« On ne peut pas faire des miracles » : au parquet de Nanterre, une course contre la montre pour boucler l’examen des plaintes pour violences sexuelles sur mineurs
Le ministre de la Justice a fixé la date du 14 juillet pour que tous les dossiers de ce type soient examinés par les parquets, dans le but d’éviter une nouvelle affaire comme celle de Lyhanna.
Le vice-procureur Marc Nouvion, en ligne avec le commissariat de Neuilly-sur-Seine (Hauts-de-Seine), s’active pour gérer une permanence spéciale, baptisée « Perm 3 ». Ce dispositif, mis en place en réponse à la demande du ministre, sert à recenser et prioriser les plaintes pour violences sexuelles sur mineurs. Au parquet de Nanterre, le volume de procédures pour agressions sexuelles ou viols sur mineurs a ainsi augmenté de 399 à plus de 800.
Le gros du travail a commencé le 22 juin, avec l’objectif de passer en revue plus de 2 000 plaintes en trois semaines. Cela s’inscrit dans un contexte où la Chancellerie a modifié ses consignes, demandant d’effectuer des recherches sur trois ans via le logiciel judiciaire Cassiopée, avant de laisser les parquets agir sans limite de temps.
Les magistrats du parquet, au nombre de 42, se mobilisent pour faire face à cette tâche. Des équipes se déplacent dans les commissariats pour examiner les dossiers accumulés. Des policiers des commissariats de Sèvres, Gennevilliers et Villeneuve-la-Garenne ont été vus à Nanterre, apportant des cartons de dossiers.
Cependant, les vérifications ne sont pas toujours simples. Un exemple illustratif est celui d’une plainte pour agression sexuelle entre mineurs datant de 2019, qui a été transférée à plusieurs reprises avant d’arriver à Nanterre. Ce type de lenteur est courant dans un système déjà sous pression.

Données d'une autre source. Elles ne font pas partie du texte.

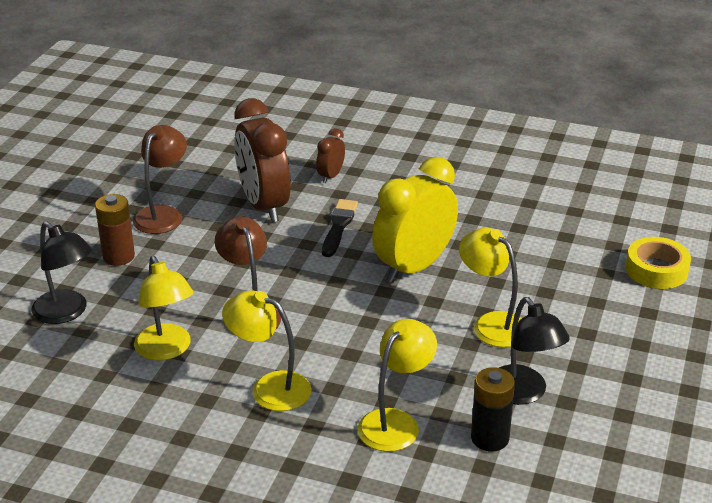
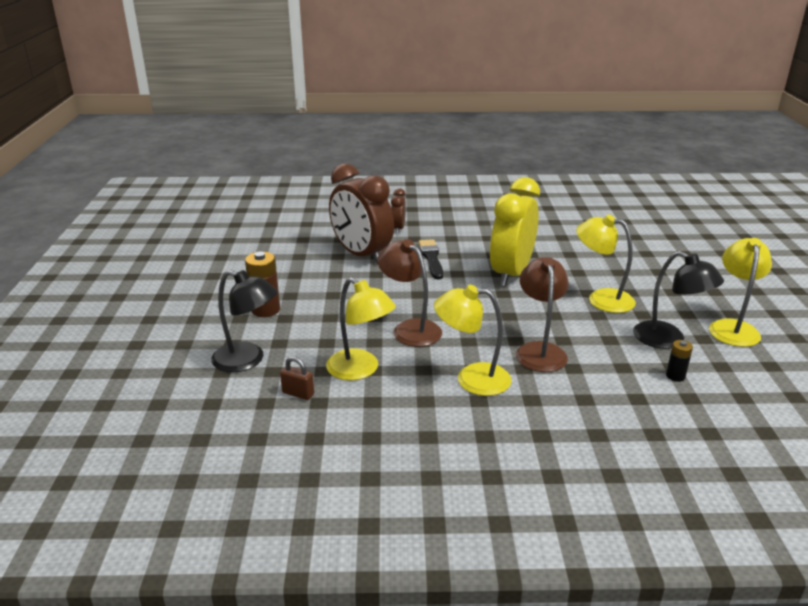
camera: 20 degrees left, 5 degrees down
(91, 361) = (298, 393): none -> brown padlock
(163, 214) = (282, 274): brown lamp -> brown lamp (539, 350)
(395, 422) = (594, 381): yellow lamp -> yellow lamp (733, 327)
(490, 438) = (675, 376): black battery -> black battery, size x0.56
(656, 270) = (677, 245): yellow tape -> none

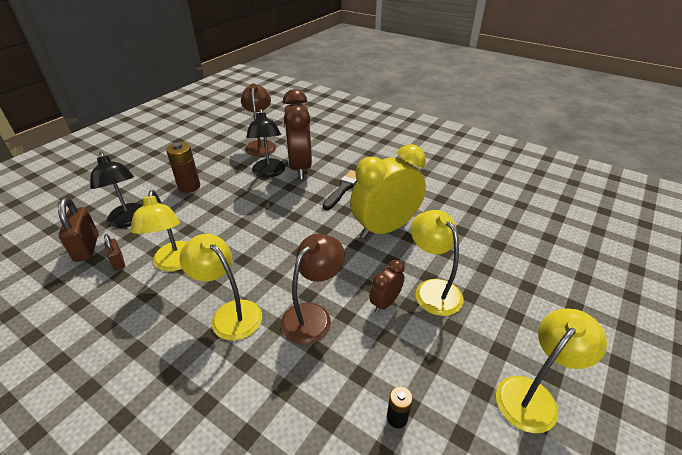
camera: 35 degrees right, 10 degrees up
(238, 399) = (87, 247): none -> brown padlock
(398, 228) = (352, 154): brown clock -> brown clock (385, 303)
(410, 329) = (249, 244): brown lamp -> brown lamp (261, 145)
(668, 340) = (442, 370): black lamp -> black lamp (269, 172)

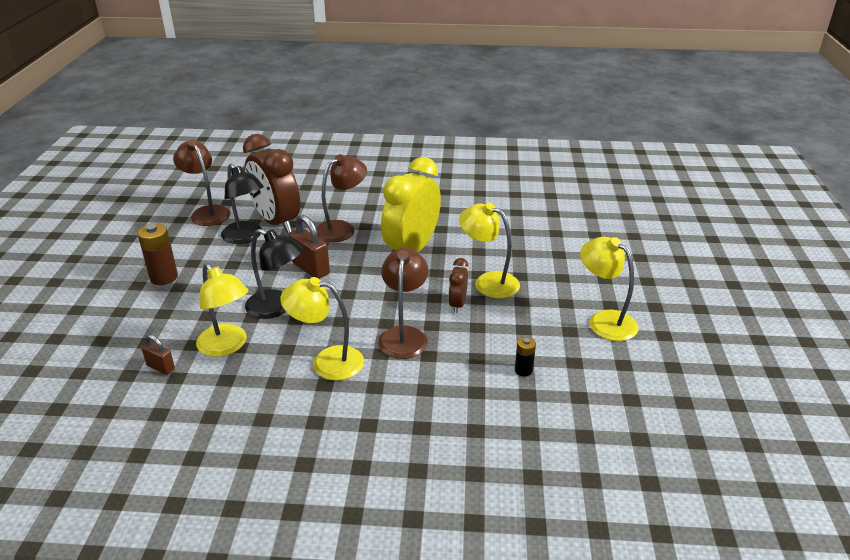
camera: 30 degrees left, 5 degrees down
(87, 247) = (105, 369): brown padlock -> brown padlock (311, 269)
(129, 220) = (128, 330): black lamp -> black lamp (277, 308)
(343, 189) = (342, 228): black brush -> brown lamp
(533, 395) = (604, 320): yellow lamp -> yellow lamp turned 60 degrees counterclockwise

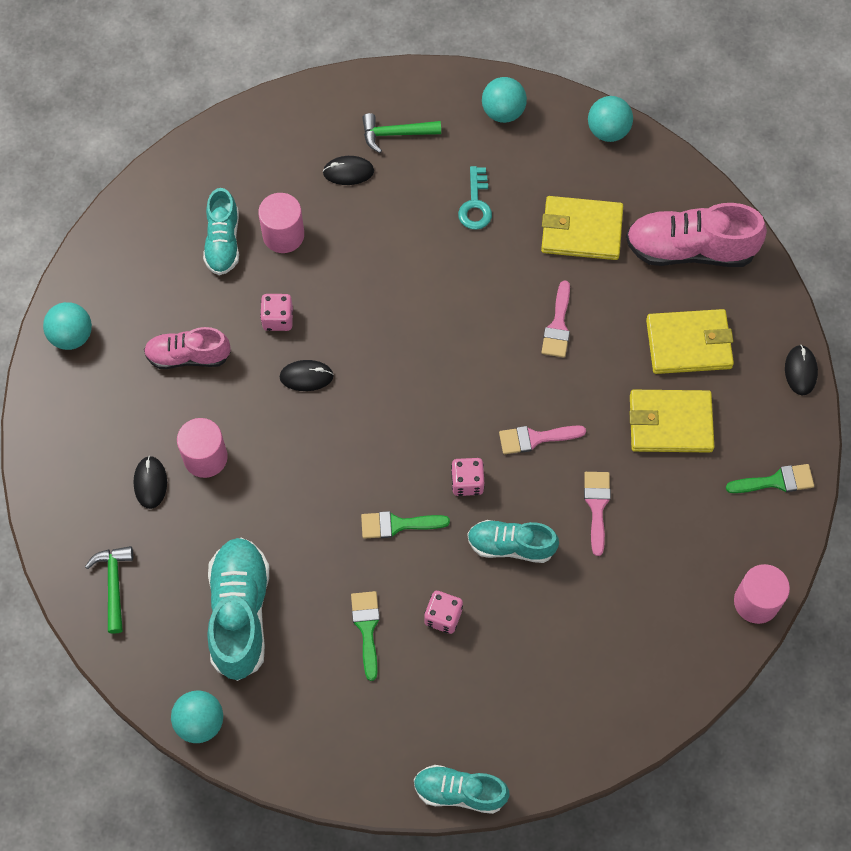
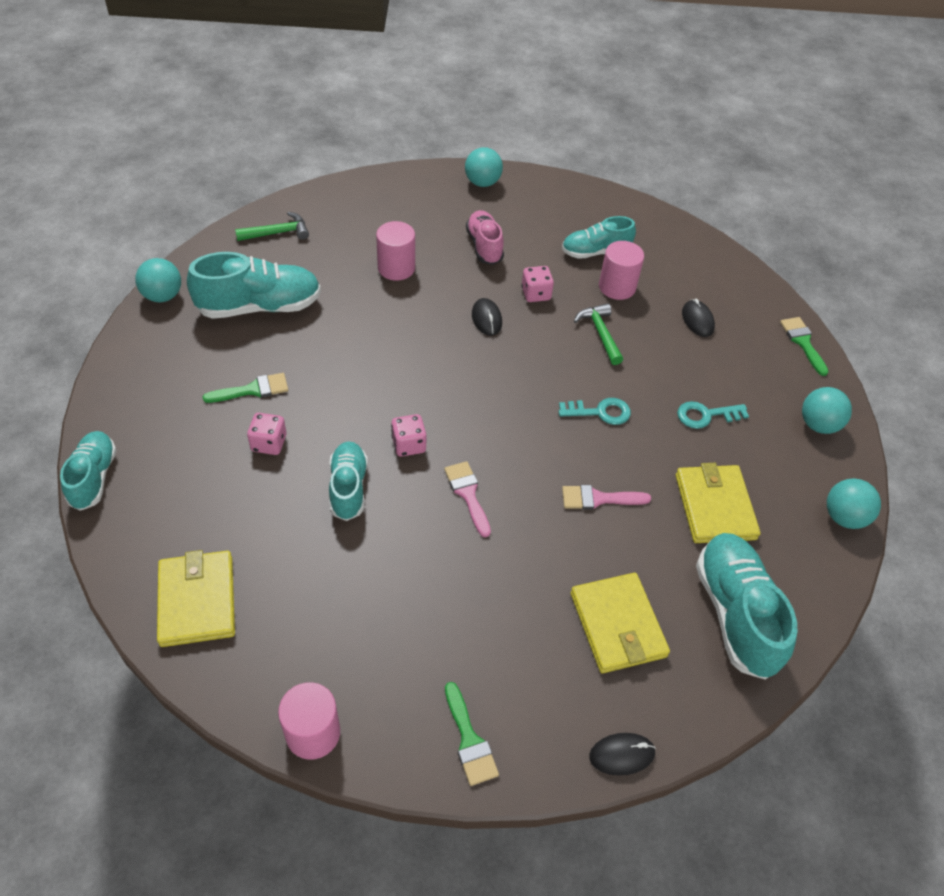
camera: 75 degrees right, 15 degrees down
(150, 483) = (367, 240): black mouse -> none
(395, 134) = (752, 347): green hammer -> green hammer (600, 333)
(397, 525) = (356, 398): green brush -> green brush (802, 342)
(455, 297) = (600, 412): none -> turquoise key
(597, 506) = (403, 557): pink brush -> none
(670, 423) = (515, 616): yellow wallet -> yellow wallet (197, 600)
(690, 249) = (735, 613): pink shoe -> turquoise shoe

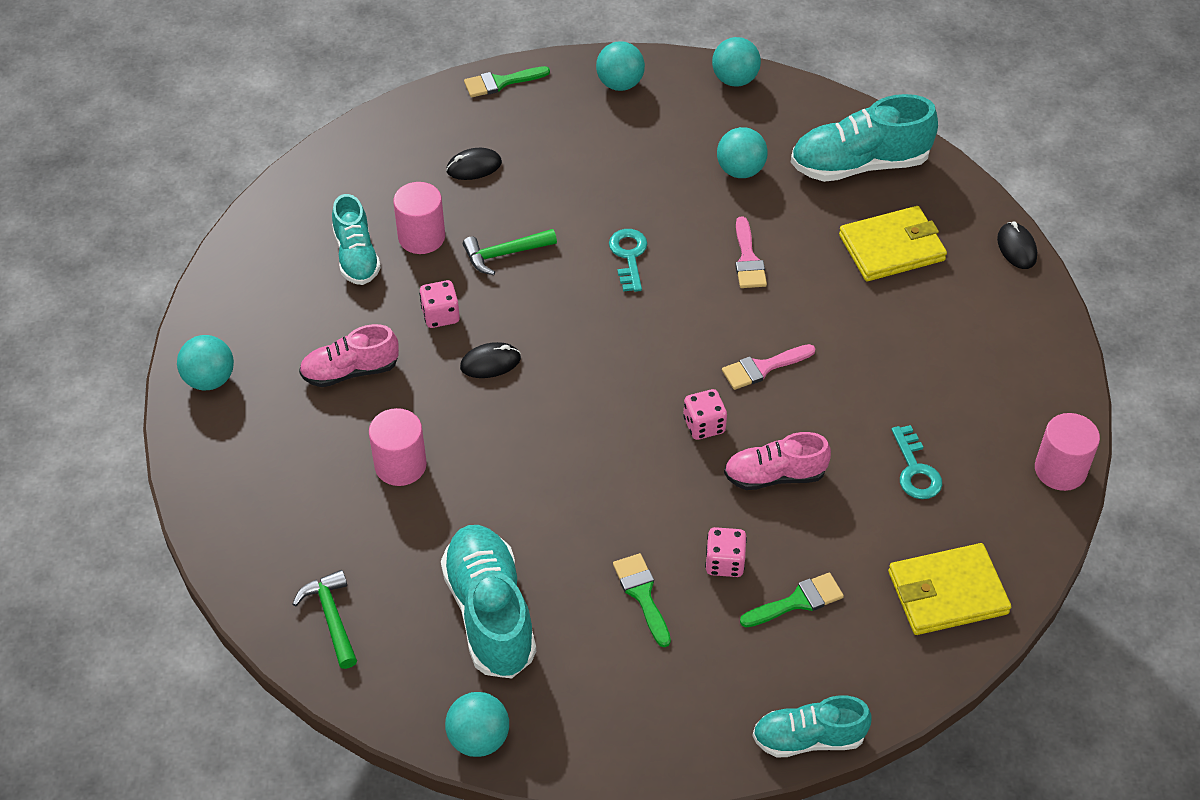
camera: 90 degrees left, 0 degrees up
(348, 488) = (774, 475): turquoise shoe -> pink shoe
(469, 740) = (1033, 352): green brush -> green brush (797, 601)
(706, 415) = (620, 169): turquoise key -> turquoise key (915, 470)
(715, 506) = (740, 170): yellow wallet -> turquoise ball

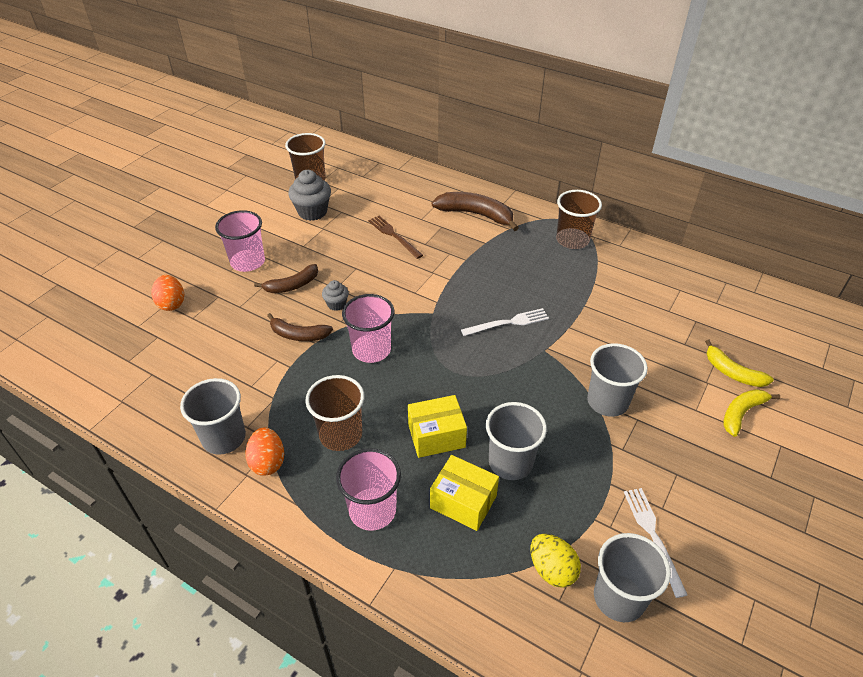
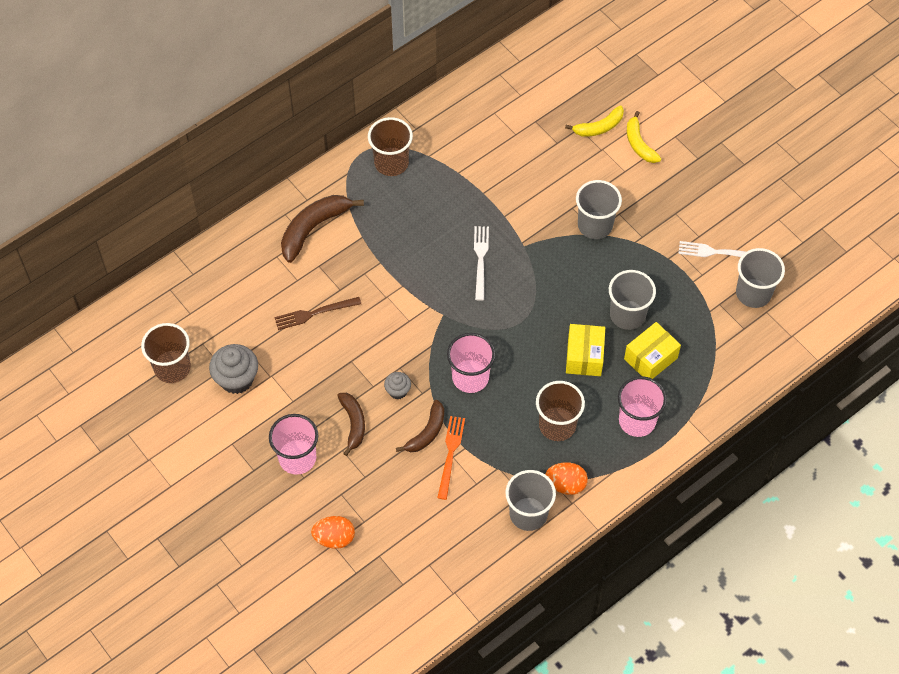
camera: 70 degrees left, 15 degrees up
(279, 358) = (450, 454): none -> orange fork
(552, 569) = (721, 323): yellow egg -> none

Les appels à la permanence révèlent des cas complexes, comme celui d’une collégienne de 12 ans accusant son père d’agressions incestueuses. Les professionnels de l’école ont signalé l’affaire, mais des doutes subsistent quant à la crédibilité de l’enfant. De même, une plainte d’un homme accusant un proche de viols sur son enfance, évoquée après des années d’amnésie, montre les difficultés de l’enquête.
Malgré l’urgence, les décisions doivent être prises avec discernement. Un total de 40 appels a été enregistré dans une journée, aboutissant à huit placements en garde à vue et trois auditions libres. Les magistrats craignent un « effet parapluie », où des poursuites systématiques pourraient encombrer les juges.
À Nanterre, le procureur souligne que cette organisation, bien que nécessaire, ne peut pas être pérennisée. « C’est comme un plan de bataille. On y met nos forces, mais raisonnablement », explique-t-il, tout en reconnaissant que la situation doit durer au-delà du 14 juillet.
Les défis persistent, alors que le nombre de plaintes au niveau national dépasse déjà les 70 000. Le parquet de Nanterre continue de faire face à une charge de travail significative, tout en maintenant un équilibre entre la quantité et la qualité des enquêtes.